Это мытье головы для Сергея было своего рода обрядом. Я помню, что однажды встретил его на улице, идущего необыкновенно быстрыми шагами. Я подошел к нему, но наскоро пожав руку, он бросил мне:
«Бегу мыть голову. Сегодня иду к Троцкому!» И он поспешил вниз по Тверской.
Потом я узнал, что перед всякими торжественными случаями Есенин прибегал к этому своеобразному обряду…
Последняя встреча
С Сергеем мне не пришлось скоро встретиться. Однажды в августе прошлого года я условился с Грузиновым поехать к нему. Но случайно встретился с ним раньше, на первой литературной пятнице, устроенной Домом Печати.

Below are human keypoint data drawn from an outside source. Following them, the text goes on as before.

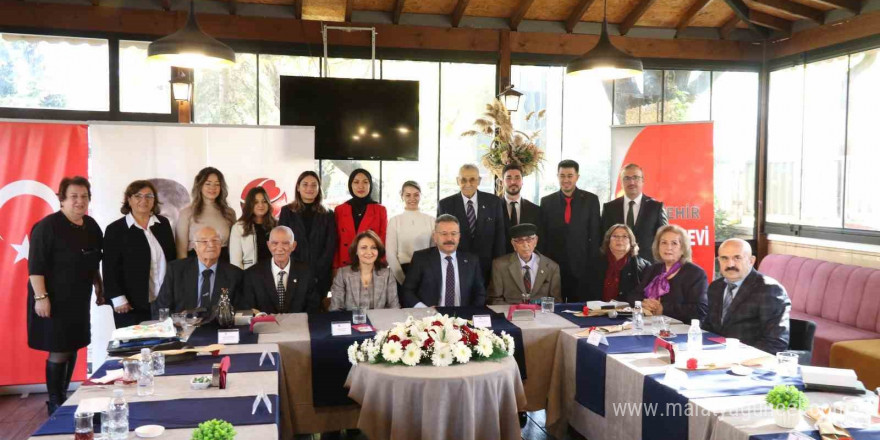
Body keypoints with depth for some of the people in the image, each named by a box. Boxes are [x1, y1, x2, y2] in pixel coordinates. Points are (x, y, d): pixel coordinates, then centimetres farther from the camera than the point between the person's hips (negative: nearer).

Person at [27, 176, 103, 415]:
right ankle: (55, 404, 11)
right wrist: (41, 297, -22)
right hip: (54, 301, -7)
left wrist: (100, 288, 18)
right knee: (59, 351, -2)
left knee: (72, 348, 13)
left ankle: (64, 398, 26)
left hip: (79, 299, 7)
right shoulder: (47, 226, -14)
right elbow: (35, 266, -17)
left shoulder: (91, 225, 8)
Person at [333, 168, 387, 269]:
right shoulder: (339, 210, 6)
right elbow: (335, 243, 7)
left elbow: (383, 243, 3)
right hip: (345, 268, 1)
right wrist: (335, 268, 0)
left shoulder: (381, 210, 3)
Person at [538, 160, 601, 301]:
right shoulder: (547, 201, 7)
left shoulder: (591, 200, 4)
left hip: (583, 267, -1)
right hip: (554, 266, 1)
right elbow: (542, 236, 7)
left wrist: (593, 263, -2)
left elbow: (595, 234, 3)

Увидев меня, он подошел ко мне. Отойдя в сторону, я минут 15 беседовал с ним. И что больше всего меня поразило, – его глаза. Они всегда у него во время разговора расцветали; теперь же были тусклые, но по-прежнему внимательно глядевшие на собеседника. Он стал сутулым, и у него появилась новая манера: класть руки в карманы пиджака. В этот вечер он должен был выступать, и обычное волнение перед скорым выходом на эстраду охватило его. Однако он подробно расспрашивал о том, что я делаю, и рассказывал о своих делах. Помню, что я спросил его о материальном благополучии. Он, шутя, заметил, что продался оптом Госиздату и потому с этой стороны дело обстоит хорошо. Помню также, что заговорил с ним об имажинизме и спросил его, что хотел он сделать своим «роспуском имажинистов». Он засмеялся и сказал, что все равно имажинизм без его имени немыслим…
Беседа коснулась других тем, и кто-то отозвал его.

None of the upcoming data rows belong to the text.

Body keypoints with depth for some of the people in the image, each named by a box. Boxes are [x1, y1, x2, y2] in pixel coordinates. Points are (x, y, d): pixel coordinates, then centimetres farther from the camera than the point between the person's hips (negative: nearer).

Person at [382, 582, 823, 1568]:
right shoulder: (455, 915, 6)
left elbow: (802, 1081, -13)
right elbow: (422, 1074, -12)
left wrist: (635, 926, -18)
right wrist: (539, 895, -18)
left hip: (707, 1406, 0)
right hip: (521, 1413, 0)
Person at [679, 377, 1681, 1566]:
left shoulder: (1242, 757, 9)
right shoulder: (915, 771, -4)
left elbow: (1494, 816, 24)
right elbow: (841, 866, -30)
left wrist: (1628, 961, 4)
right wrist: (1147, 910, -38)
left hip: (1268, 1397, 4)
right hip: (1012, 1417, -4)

Эта встреча произвела на меня тяжелое впечатление. Я узнал, что она была за несколько дней до того, как Сергей опять слег в психиатрическую клинику. Мне говорили, что он поправился и чувствовал себя хорошо. Не верю: нужно быть нечутким, чтобы не почувствовать того трагического надлома, который сквозил в каждой фразе, в каждом жесте Сергея.
Вспоминаю, как он сравнивал себя с Блоком:
«Я, как Блок: ярко пою и быстро горю!»
Если бы мы, которые уделили столько внимания мертвому Сергею, уделяли бы столько живому, может быть, он не так скоро ушел бы от нас.

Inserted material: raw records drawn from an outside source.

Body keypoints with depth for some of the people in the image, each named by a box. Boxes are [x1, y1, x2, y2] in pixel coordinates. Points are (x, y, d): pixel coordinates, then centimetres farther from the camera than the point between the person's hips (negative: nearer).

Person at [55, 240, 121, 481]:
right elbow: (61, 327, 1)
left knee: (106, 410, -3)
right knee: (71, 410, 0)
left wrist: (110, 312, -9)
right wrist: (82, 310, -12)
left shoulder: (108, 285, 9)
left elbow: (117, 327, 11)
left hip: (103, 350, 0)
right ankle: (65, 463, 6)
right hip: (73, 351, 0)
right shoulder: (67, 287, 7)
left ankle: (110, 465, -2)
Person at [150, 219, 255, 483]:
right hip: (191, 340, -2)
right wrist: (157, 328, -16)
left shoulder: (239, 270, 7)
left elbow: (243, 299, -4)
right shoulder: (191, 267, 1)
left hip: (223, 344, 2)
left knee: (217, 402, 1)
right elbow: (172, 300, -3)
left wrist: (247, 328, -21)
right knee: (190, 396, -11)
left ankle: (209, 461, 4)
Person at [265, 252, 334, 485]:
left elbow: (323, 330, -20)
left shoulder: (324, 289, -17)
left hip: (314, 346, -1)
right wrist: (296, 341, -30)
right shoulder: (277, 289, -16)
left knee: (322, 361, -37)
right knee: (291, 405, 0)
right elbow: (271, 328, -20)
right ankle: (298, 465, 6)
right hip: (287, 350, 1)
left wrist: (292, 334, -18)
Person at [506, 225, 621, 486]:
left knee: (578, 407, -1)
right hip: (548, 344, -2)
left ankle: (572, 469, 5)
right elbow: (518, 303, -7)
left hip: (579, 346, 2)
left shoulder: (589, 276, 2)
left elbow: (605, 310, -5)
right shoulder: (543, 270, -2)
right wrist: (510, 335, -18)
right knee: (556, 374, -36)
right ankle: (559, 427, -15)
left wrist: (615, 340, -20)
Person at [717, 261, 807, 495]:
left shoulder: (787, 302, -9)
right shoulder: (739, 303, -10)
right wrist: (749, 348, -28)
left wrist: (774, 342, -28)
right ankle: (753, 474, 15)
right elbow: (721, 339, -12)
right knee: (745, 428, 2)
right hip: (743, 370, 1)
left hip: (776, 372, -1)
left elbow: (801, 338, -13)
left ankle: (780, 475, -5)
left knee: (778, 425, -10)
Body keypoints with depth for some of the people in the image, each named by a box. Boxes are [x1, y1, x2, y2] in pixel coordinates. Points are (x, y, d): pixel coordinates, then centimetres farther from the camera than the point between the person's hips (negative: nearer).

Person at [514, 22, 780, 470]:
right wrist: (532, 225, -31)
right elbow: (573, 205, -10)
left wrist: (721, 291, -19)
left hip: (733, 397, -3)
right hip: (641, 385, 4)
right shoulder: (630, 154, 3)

Мы же увлекались красотой его стихов, радовались блеску его таланта, а о нем, о Сергее, мало думали.
Невольно вспоминается четверостишие А. Фета:
И в эту красоту невольно взор тянуло,
В тот величавый блеск, за темный весь предел, —
Ужель ничто тебе в то время не шепнуло:
«Там человек сгорел!»
Москва. Январь 1926
Матвей Ройзман
Из воспоминаний
Мое личное знакомство с Сергеем Есениным относится к началу его творчества, когда ему было только 17 лет.
В 1912 – 13 г. я заболел, и мои встречи с Есениным оборвались вследствие отъезда моего за границу.
В феврале 1914 г. я вернулся из Швейцарии в Москву. Заходя в кружки самоучек и начинающих поэтов, я не раз встречал там Сережу Есенина.